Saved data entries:
[Start of Attachment]

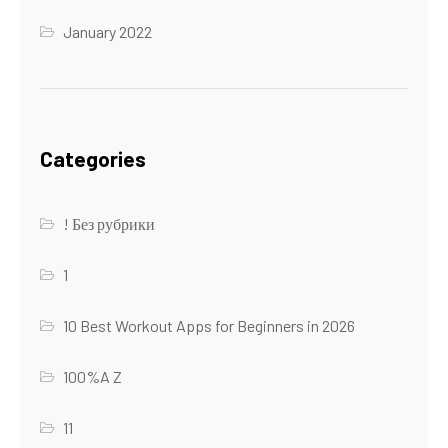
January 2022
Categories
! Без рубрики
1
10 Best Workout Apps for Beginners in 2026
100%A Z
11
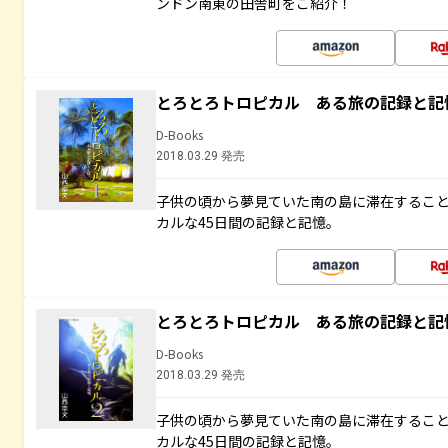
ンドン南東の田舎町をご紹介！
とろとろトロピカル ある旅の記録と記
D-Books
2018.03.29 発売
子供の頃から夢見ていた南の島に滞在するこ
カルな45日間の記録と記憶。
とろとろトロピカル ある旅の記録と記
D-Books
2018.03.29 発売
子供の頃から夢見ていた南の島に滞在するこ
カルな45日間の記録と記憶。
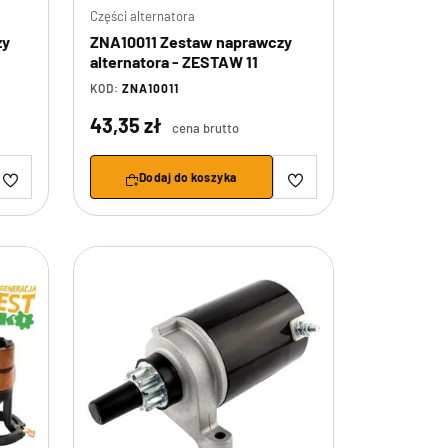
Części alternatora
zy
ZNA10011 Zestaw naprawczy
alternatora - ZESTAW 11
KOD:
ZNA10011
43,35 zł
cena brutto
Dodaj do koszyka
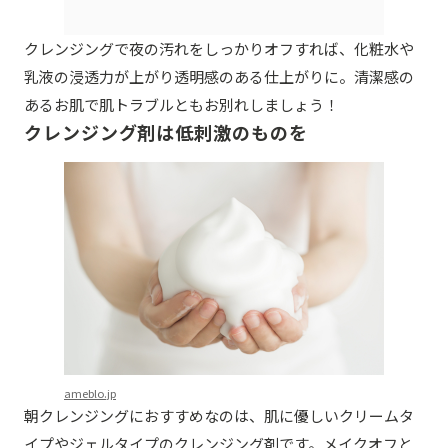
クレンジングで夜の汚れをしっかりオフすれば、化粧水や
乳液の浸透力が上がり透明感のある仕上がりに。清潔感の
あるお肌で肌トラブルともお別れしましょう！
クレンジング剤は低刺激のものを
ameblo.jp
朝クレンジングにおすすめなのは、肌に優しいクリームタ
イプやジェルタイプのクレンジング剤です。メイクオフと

[End of Attachment]
[Start of Attachment]

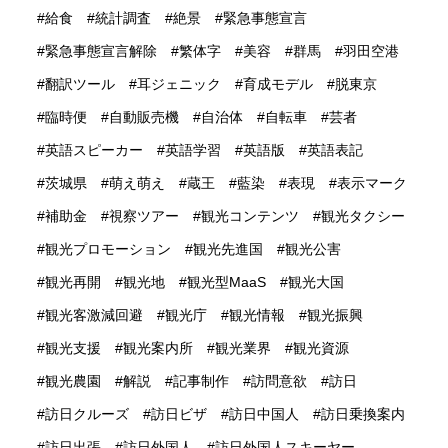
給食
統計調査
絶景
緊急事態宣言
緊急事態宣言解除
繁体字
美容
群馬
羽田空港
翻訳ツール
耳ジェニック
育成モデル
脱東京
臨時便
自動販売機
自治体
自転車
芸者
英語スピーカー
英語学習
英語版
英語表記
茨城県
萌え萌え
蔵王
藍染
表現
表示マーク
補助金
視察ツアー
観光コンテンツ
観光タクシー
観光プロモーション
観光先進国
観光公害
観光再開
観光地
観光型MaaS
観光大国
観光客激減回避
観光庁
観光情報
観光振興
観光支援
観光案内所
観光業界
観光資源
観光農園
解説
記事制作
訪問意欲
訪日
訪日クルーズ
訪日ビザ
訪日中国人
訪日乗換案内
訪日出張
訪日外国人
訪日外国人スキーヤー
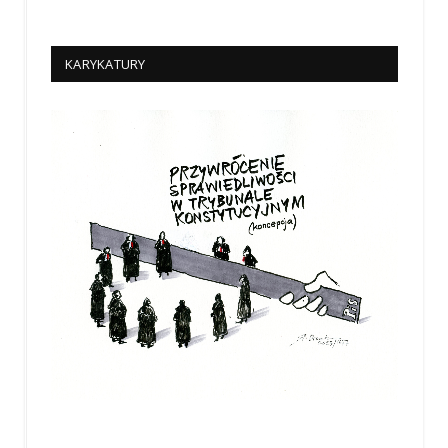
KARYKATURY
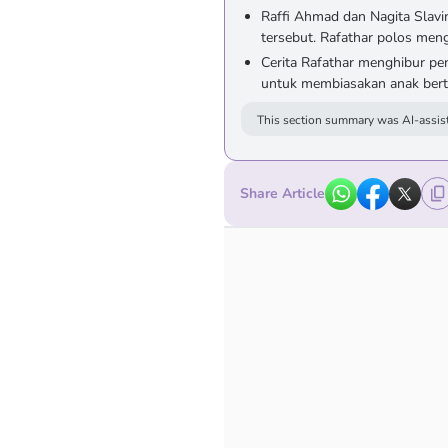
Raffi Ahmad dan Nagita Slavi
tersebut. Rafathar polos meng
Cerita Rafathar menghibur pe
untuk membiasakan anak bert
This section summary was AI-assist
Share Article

[End of Attachment]

Keep to the lines above from the line with "January 2022" to the line with "イプやジェルタイプのクレンジング剤です。メイクオフと", and set down exactly those, inclusive, with nothing else and every picture left out.

January 2022
Categories
! Без рубрики
1
10 Best Workout Apps for Beginners in 2026
100%A Z
11
ンドン南東の田舎町をご紹介！
とろとろトロピカル ある旅の記録と記
D-Books
2018.03.29 発売
子供の頃から夢見ていた南の島に滞在するこ
カルな45日間の記録と記憶。
とろとろトロピカル ある旅の記録と記
D-Books
2018.03.29 発売
子供の頃から夢見ていた南の島に滞在するこ
カルな45日間の記録と記憶。
Części alternatora
zy
ZNA10011 Zestaw naprawczy
alternatora - ZESTAW 11
KOD:
ZNA10011
43,35 zł
cena brutto
Dodaj do koszyka
クレンジングで夜の汚れをしっかりオフすれば、化粧水や
乳液の浸透力が上がり透明感のある仕上がりに。清潔感の
あるお肌で肌トラブルともお別れしましょう！
クレンジング剤は低刺激のものを
ameblo.jp
朝クレンジングにおすすめなのは、肌に優しいクリームタ
イプやジェルタイプのクレンジング剤です。メイクオフと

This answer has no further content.